BEGIN Recorded information
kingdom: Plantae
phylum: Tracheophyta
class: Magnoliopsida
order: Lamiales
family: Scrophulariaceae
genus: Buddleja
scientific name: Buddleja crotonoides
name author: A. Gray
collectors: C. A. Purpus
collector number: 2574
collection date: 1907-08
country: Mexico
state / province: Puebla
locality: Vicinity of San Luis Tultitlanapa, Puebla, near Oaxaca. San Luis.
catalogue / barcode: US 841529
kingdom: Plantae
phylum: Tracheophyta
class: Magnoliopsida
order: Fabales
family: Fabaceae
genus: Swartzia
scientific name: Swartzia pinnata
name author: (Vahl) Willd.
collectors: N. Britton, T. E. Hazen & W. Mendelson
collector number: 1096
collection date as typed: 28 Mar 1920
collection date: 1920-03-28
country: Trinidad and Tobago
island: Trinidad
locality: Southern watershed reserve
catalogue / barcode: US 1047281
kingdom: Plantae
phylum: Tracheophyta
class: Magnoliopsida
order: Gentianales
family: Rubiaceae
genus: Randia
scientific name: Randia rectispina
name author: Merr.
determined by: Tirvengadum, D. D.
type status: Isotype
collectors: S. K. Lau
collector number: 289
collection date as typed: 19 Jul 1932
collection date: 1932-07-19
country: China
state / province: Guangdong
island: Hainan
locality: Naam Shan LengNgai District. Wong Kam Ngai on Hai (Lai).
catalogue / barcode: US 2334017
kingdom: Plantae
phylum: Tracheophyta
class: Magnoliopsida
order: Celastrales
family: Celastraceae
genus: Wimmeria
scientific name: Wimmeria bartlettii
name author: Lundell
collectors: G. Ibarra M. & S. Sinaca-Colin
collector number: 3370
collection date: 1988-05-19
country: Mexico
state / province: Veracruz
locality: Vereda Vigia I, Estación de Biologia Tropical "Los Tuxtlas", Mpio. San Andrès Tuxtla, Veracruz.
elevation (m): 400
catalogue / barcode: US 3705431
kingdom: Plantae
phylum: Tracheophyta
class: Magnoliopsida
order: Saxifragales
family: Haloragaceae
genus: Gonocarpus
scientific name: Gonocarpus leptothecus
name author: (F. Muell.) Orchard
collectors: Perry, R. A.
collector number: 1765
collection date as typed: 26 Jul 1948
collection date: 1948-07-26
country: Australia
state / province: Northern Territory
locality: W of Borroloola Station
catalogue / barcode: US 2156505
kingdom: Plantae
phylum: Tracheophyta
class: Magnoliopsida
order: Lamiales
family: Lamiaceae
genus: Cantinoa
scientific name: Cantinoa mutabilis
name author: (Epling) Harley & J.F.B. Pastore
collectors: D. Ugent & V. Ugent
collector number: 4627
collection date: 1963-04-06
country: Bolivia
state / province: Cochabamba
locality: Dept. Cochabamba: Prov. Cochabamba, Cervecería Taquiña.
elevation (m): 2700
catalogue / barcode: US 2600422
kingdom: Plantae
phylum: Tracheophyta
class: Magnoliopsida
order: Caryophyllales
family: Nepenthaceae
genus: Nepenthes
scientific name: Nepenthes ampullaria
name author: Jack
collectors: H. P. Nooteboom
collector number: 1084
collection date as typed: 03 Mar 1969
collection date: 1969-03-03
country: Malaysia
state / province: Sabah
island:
END Recorded information
Instructions for the task -
Format the material, from its first line through the line containing "order: Celastrales", as a numbered list, leaving out any blank lines.

Problem solution -
1. kingdom: Plantae
2. phylum: Tracheophyta
3. class: Magnoliopsida
4. order: Lamiales
5. family: Scrophulariaceae
6. genus: Buddleja
7. scientific name: Buddleja crotonoides
8. name author: A. Gray
9. collectors: C. A. Purpus
10. collector number: 2574
11. collection date: 1907-08
12. country: Mexico
13. state / province: Puebla
14. locality: Vicinity of San Luis Tultitlanapa, Puebla, near Oaxaca. San Luis.
15. catalogue / barcode: US 841529
16. kingdom: Plantae
17. phylum: Tracheophyta
18. class: Magnoliopsida
19. order: Fabales
20. family: Fabaceae
21. genus: Swartzia
22. scientific name: Swartzia pinnata
23. name author: (Vahl) Willd.
24. collectors: N. Britton, T. E. Hazen & W. Mendelson
25. collector number: 1096
26. collection date as typed: 28 Mar 1920
27. collection date: 1920-03-28
28. country: Trinidad and Tobago
29. island: Trinidad
30. locality: Southern watershed reserve
31. catalogue / barcode: US 1047281
32. kingdom: Plantae
33. phylum: Tracheophyta
34. class: Magnoliopsida
35. order: Gentianales
36. family: Rubiaceae
37. genus: Randia
38. scientific name: Randia rectispina
39. name author: Merr.
40. determined by: Tirvengadum, D. D.
41. type status: Isotype
42. collectors: S. K. Lau
43. collector number: 289
44. collection date as typed: 19 Jul 1932
45. collection date: 1932-07-19
46. country: China
47. state / province: Guangdong
48. island: Hainan
49. locality: Naam Shan LengNgai District. Wong Kam Ngai on Hai (Lai).
50. catalogue / barcode: US 2334017
51. kingdom: Plantae
52. phylum: Tracheophyta
53. class: Magnoliopsida
54. order: Celastrales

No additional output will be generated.